Моя «р» звучит, как настоящий львиный рык.
– И Грейс…
Реву белугой. Все страхи выползают через слезные каналы, они душат. А Ярик вдруг берет мое лицо в теплые ладони, вытирает мокрые дорожки и прижимается лбом к моему лбу.
– Маленькая истеричка. Какой херней ты забиваешь себе голову, – он говорит вроде и гадости, но те звучат так нежно, согревают. – Птичка, я не вкладывал в слова тот смысл, который ты придумала. Я просто просил быть осторожной. Я беспокоюсь. Ты должна уметь постоять за себя, защититься. Даже от меня, если понадобится.
Его горячие губы касаются виска. Я прикрываю от удовольствия глаза.
– Рита, ты такая…
– Дура? – смачно всхлипываю в завершении истерики.
– Девочка, блин. Самая настоящая. Сама придумала, сама обиделась. – Его интонации становятся мягче, как и прикосновения пальцев. Сейчас я чувствую их на шее, плечах. – Выглядишь обманчиво – до хрена взрослой и чертовски сексуальной.
Я замираю, балансирую. Не пойму, то ли снова свалюсь в соленое болото, то ли…
– Иди сюда.
Ярик раскрывает объятия, а я уже перелезаю через приборную панель, чтобы зарыться мокрым носом в мягкую ткань его футболки, которая пахнет им настоящим. Он успокаивающе водит руками по позвоночнику, я расслабляюсь, уплываю куда-то.

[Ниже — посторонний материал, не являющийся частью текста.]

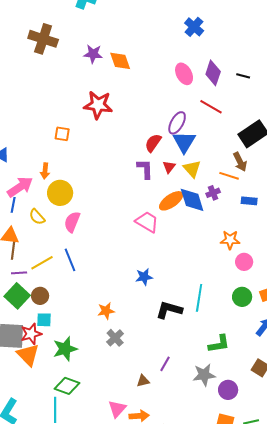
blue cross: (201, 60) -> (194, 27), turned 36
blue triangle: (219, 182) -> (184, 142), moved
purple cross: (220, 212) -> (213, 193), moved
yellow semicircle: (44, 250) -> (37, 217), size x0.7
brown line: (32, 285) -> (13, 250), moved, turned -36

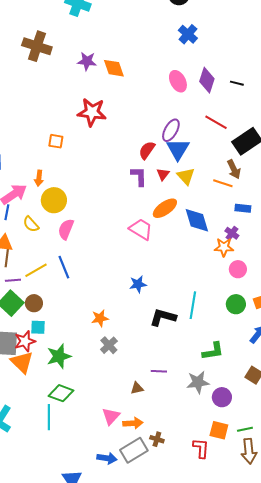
red line: (211, 107) -> (216, 122), moved
purple cross: (213, 193) -> (232, 233), moved, turned -32
blue diamond: (192, 200) -> (197, 220), moved
purple line: (165, 364) -> (159, 371), turned 63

– Скажем родителям, – приземляет неожиданное заявление.
– Ч-что?
– Что я в балет подаюсь. Рит, ну что ты тупишь? – Он слегка тянет за волосы, чтобы я посмотрела на его. – Что я по-взрослому запал на маленькую дурочку.
Это признание? Что за дурацкое признание, от которого рот разъезжается в безумную улыбку? Наверное, с заплаканными глазами и размазанным по губам блеском я выгляжу не лучше Джокера, но мне плевать. Теплые глаза, мягкая ухмылка на лице Жарова – не иначе как я восьмое чудо света наблюдаю, будто в вечной мерзлоте распускаются подснежники. Ярик сейчас другой. Мне он нравился всяким, но от этого… от этого не трусы к коленям сползают, а хуже! От этого вновь доверчиво протягивает тоненькие ручонки измученное сердце, которое я давно заперла в клетке.
Я обнимаю Ярика так крепко, как могу. А потом… потом вспоминаю дядь Вову. О том, что ему сейчас нельзя сильно волноваться и все в таком духе.
– Давай не сегодня только, – бормочу под нос.
Нет, я и правда трусиха. Прикрываюсь дядь Вовой, а на самом деле просто до чертиков боюсь сделать шаг вперед. Там же неизвестность! А мне хорошо в моем панцире, где никто не видит.
– Почему?
– Мама в четверг хочет ужин устроить перед твоим отъездом. Можно как раз сказать, и, если понадобится, бежать в Америку сверкая пятками.